#### Exercise instructions
Reproduce without change the lines in the material below that run from the one with "Outlined on this" to the end, and nothing more.

#### Exercise data
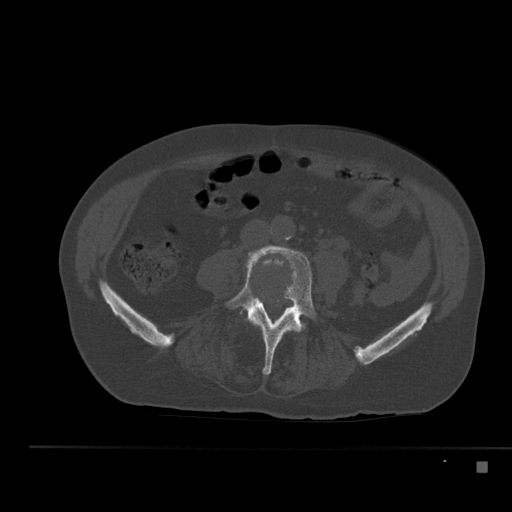
CT including the spine, one axial slice. Position 142 of 517 along the scan axis. Bone window (W 1800 / L 400 HU). 1.5 mm slice thickness. 512 × 512 image matrix, field of view 408 × 408 mm. Male patient, age 70 years. Case-level facts recorded for this patient, not image findings: primary cancer: renal.
Outlined on this slice (semi-automatically segmented with operator editing):
- L4 vertebra: bounding box <226,245,317,375> (left, top, right, bottom; pixels)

#### Expected answer
Outlined on this slice (semi-automatically segmented with operator editing):
- L4 vertebra: bounding box <226,245,317,375> (left, top, right, bottom; pixels)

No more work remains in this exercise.